Configuring IAS as a RADIUS Server

Assuming the default logging properties are acceptable to you, the first thing you must do is configure the clients of the RADIUS or IAS server. Although you might typically think of clients as end nodes on your network, RADIUS-based authentication architectures are different. The end nodes connect to the APs as clients, and the APs connect to the RADIUS server as clients. Therefore, the clients you need to configure in the IAS configuration tool are the APs used in your WLAN.

To begin configuring clients of the IAS service, click Start and navigate to Administrative Tools, Internet Authentication Service. After the IAS manager loads, you’ll see a screen like that in Figure 2. Right-click the RADIUS Clients node and select New RADIUS Client. You’ll need to provide the following information:
• friendly name
• client address
• client-vendor
• shared secret

The friendly-name parameter can be any letters or digits you desire; names like WAP1 and WAP2 always work well for me. The client address can be either the DNS name or the IP address. In most cases, you’ll choose to use the IP address since APs are often implemented without names. The client-vendor setting will usually be configured as the default of RADIUS Standard, which is compatible with most RADIUS devices; however, to take advantage of some vendors’ proprietary enhancements, you might need to select the appropriate vendor. Finally, the shared secret is used to secure the communications between the AP and the RADIUS server. Be sure to use a strong passphrase that includes uppercase letters, lowercase letters, and digits, to ensure that the RADIUS communications across the wired side of the network are secure.

After you create the client configuration settings, the next step is to configure a remote-access policy to control the allowed authentication methods. Create this policy by right-clicking Remote Access Policies and selecting New Access Policy. Click Next in the wizard to begin creating the policy.
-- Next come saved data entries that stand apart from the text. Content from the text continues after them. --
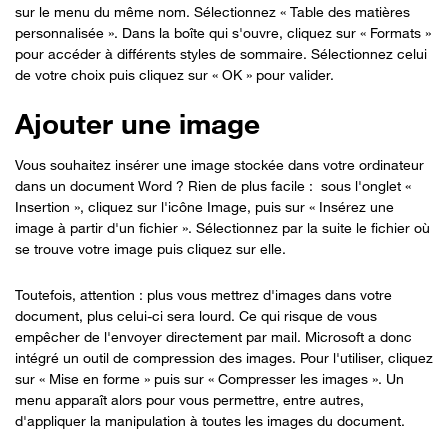
sur le menu du même nom. Sélectionnez « Table des matières
personnalisée ». Dans la boîte qui s'ouvre, cliquez sur « Formats »
pour accéder à différents styles de sommaire. Sélectionnez celui
de votre choix puis cliquez sur « OK » pour valider.
Ajouter une image
Vous souhaitez insérer une image stockée dans votre ordinateur
dans un document Word ? Rien de plus facile : sous l'onglet «
Insertion », cliquez sur l'icône Image, puis sur « Insérez une
image à partir d'un fichier ». Sélectionnez par la suite le fichier où
se trouve votre image puis cliquez sur elle.
Toutefois, attention : plus vous mettrez d'images dans votre
document, plus celui-ci sera lourd. Ce qui risque de vous
empêcher de l'envoyer directement par mail. Microsoft a donc
intégré un outil de compression des images. Pour l'utiliser, cliquez
sur « Mise en forme » puis sur « Compresser les images ». Un
menu apparaît alors pour vous permettre, entre autres,
d'appliquer la manipulation à toutes les images du document.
From here, you can either use a wizard to create a standard policy or you can create a custom policy with full control over all EAP and RADIUS messages. The policy should be given a name that reflects its purpose. I often choose names such as EAP-TLS Authentication or EAP-TTLS Authentication.

Configuring the AP

The final step in this process is to configure the AP to use the RADIUS server to authenticate WLAN clients. The procedure will vary according to the AP model and firmware version. However, the processes are similar:
1. Choose the section of the configuration interface that’s related to security.
2. Select WPA-Enterprise or WPA2-Enteprise as the authentication method.
3. Enter the IP address of the IAS server in the RADIUS server attribute field.
4. Enter the shared secret that you created when you created the RADIUS client for the AP in IAS.

After you complete these steps, the AP should be able to forward authentication requests from WLAN clients to the wired-side IAS/RADIUS server. Remember, the supplicant submits requests to the AP, which forwards them to the RADIUS server. Consequently, the AP effectively acts as a mediator between the clients and the RADIUS server, eliminating the need for WLAN clients to be RADIUS-server–aware.
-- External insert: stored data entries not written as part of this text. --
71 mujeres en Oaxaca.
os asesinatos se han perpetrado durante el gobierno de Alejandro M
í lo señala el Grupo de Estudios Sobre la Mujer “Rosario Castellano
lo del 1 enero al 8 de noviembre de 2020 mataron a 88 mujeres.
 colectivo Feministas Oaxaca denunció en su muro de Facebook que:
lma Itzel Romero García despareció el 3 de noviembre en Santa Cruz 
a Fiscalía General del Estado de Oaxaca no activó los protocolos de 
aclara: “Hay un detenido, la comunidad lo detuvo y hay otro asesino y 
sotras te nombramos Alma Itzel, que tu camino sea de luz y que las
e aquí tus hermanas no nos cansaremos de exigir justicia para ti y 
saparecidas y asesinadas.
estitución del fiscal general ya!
A Commitment to RADIUS Authentication

Server 2008 introduces support for new EAP types, including EAP-Tunneled Transport Layer Security (EAP-TTLS), Light Extensible Authentication Protocol (LEAP), and EAP Flexible Authentication via Secure Tunneling (EAP-FAST, a secure replacement for Cisco’s LEAP). These changes show Microsoft’s commitment to continued support of RADIUS authentication in Windows Server.
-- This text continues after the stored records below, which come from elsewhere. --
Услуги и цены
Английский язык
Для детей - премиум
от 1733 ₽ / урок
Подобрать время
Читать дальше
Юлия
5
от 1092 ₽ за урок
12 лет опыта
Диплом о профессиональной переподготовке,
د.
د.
Regardless of the RADIUS solution you select, the core of a solid 802.11i implementation is the PKI. The configuration of the infrastructure is fast and easy as long as you have a PKI in place. (For information about installing a PKI, see the Microsoft article “Best Practices for Implementing a Microsoft Windows Server 2003 Public Key Infrastructure." The good news is that implementing PKI in Windows is a simple task; however, it’s one that calls for thorough planning.